The sad truth is

Never trust somebody who starts a sentence with ‘the sad truth is’.

The context

Four years ago, friends and I founded a cultural non-profit organisation called Marco Polo Project. A few months ago, after attending an Asia-leadership event full of cynical corporate workers, I posted a rant on my Facebook wall: ‘What does it say about our current intellectual environment that the first question asked about Marco Polo project is typically not ‘what’s your pedagogical model’, ‘who do you publish’ or ‘why did you develop this’ but ‘who funds it’ or ‘how do you make money’?

Somebody replied: ‘The sad truth is, though, that finanical returns/alternative sources of funding are unfortunately essential for making projects (and the pedagogical models they employ) sustainable.’

Irritated, and amused, I replied: ‘That’s the sad truth. The happy truth is – we haven’t really had financial returns in the first four years, and we’ve survived so far – not growing exponentially, but able to do the job, and regularly trial new things.’

The contention

People will often present statistical probability based on their own ethical outlook under the veil of ‘truth’, and on that premise, disguise ethical decisions as facts. This is dangerous, and should be resisted.

The argument

  1. We live in a world that encourages us to think of our own existence in statistical form. Yet our lives are strictly personal, and probabilities translate existentially to binary alternatives. To take a radical exemple, if you’re having an operation with a 40% survival outlook, by the end of it, you won’t be 40% alive – you will either be dead, or survive.
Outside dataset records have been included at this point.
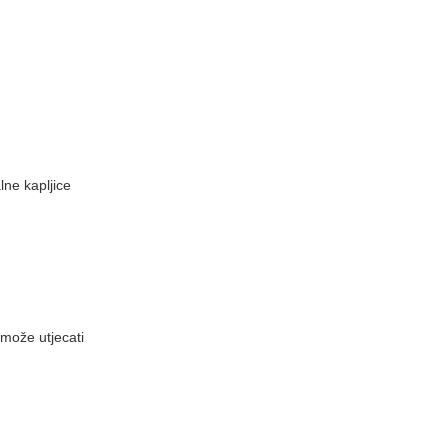
lne kapljice
može utjecati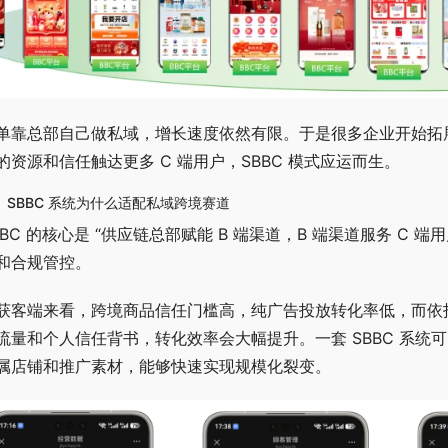
单靠总部自己做私域，增长速度依然有限。于是很多企业开始拓展渠
的资源和信任触达更多 C 端用户，SBBC 模式应运而生。
、SBBC 系统为什么适配私域跨境赛道
BBC 的核心是 “供应链总部赋能 B 端渠道，B 端渠道服务 C
和合规管控。
获客端来看，跨境商品信任门槛高，纯广告投放转化率低，而依托
流量和个人信任背书，转化效率会大幅提升。一套 SBBC 系
属店铺和推广素材，能够快速实现规模化裂变。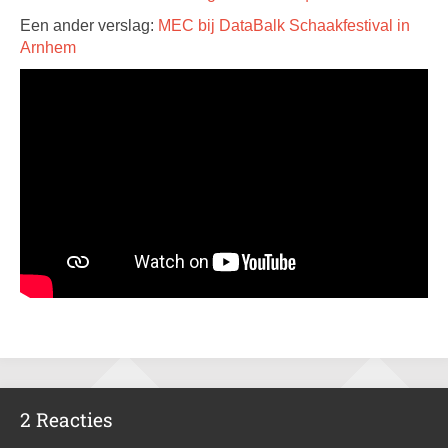
Een ander verslag:
MEC bij DataBalk Schaakfestival in
Arnhem
2 Reacties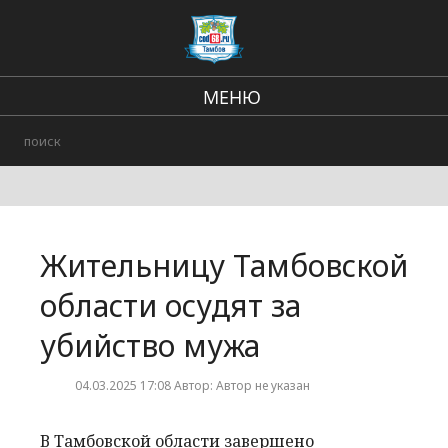
МЕНЮ
Региональные новости
В стране и мире
Происшествия
Жительницу Тамбовской
Городские события
области осудят за
убийство мужа
04.03.2025 17:08 Автор: Автор не указан
В Тамбовской области завершено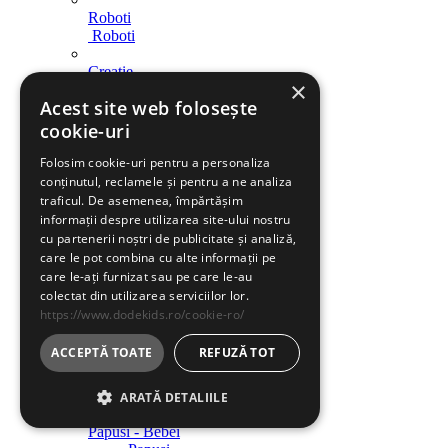
Roboti
Roboti
Creatie
×
Creatie
Acest site web folosește
Indemanare
cookie-uri
Indemanare
Folosim cookie-uri pentru a personaliza
Arme
conținutul, reclamele și pentru a ne analiza
Arme
traficul. De asemenea, împărtășim
informații despre utilizarea site-ului nostru
Parcari / Circuite
cu partenerii noștri de publicitate și analiză,
Parcari / Circuite
care le pot combina cu alte informații pe
care le-ați furnizat sau pe care le-au
Jucarii rol
colectat din utilizarea serviciilor lor.
Jucarii rol
https://www.dodekids.ro/cookie-ro/
Diverse
ACCEPTĂ TOATE
REFUZĂ TOT
Diverse
Jucarii fete
ARATĂ DETALIILE
Papusi - Bebei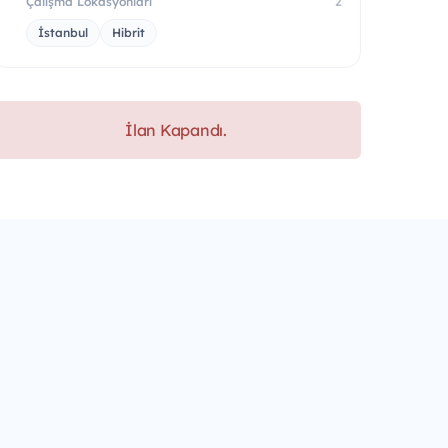
Çalışma Lokasyonları
2
İstanbul
Hibrit
İlan Kapandı.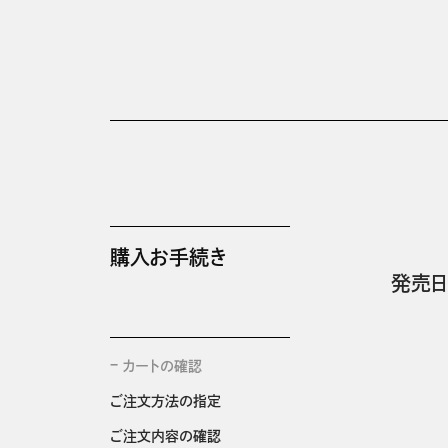
購入お手続き
発売日
カートの確認
ご注文方法の指定
ご注文内容の確認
The fact that expected chances of survival are given to you as 40% may lead your decision to have the operation or not, but does not tell you with any level of certainty what your future will be.
  2. ‘Sustainable’ is the biggest keyword in social enterprise and non-profit worlds – even in education. Yet who said cultural ventures need to be sustainable? Maybe writing books and making art is not meant to be ‘a sustainable activity’. Based on historical observation, art seems to flourish in times and spaces where there is abundance, and when abundance ebbs, it dies out. For culture to flourish, we need to create situations of abundance. And maybe the ebb is OK.
  3. That people work for rewards is probably a general truth. Yet what rewards people pursue varies considerably. I did not and do not pursue direct financial rewards through Marco Polo Project. I do seek other types of rewards, and received them. The first was social access – I’ve been invited to join two leadership programs, met with a considerable number of people, and gained their respect. As an educated migrant whose skills and diplomas are non-directly transferable, this is a significant gain. Rather than pay for a degree so that I could run a project, I ran a project so that I am now getting paid to do a degree. The invested cost of running Marco Polo Project was less than a Masters’ in, say, cultural management. The time required arguably identical. The result, I am in a better position to apply for a job in cultural management now. And in the meantime, there’s been a side benefit: I’ve built an organisation, educated language learners, shared Chinese literature, and brought people together.
  4. Everybody recognises that good timing is part of business acumen. Yet few mention patience as a key business virtue. Timing acumen has two logical consequences – either you develop a venture based on what is most likely to succeed now – or you select your own pace of growth waiting for a time when the environment is ripe. Part of patience includes a capacity to be thrifty, and last longer on the same resources. Let’s think more about these old virtues – thrift, temperance, patience – as essential to business success, especially for social entrepreneurs.

The proposition

In a heavily mediated world, where online and offline conversations, comments, arguments are omnipresent, we are in a position to set the discourse. The better story-teller may win the game. So let’s reset – it’s not about ‘the sad truth’, but ‘the happy truth’. And no, I’m not interested in your depressed vision.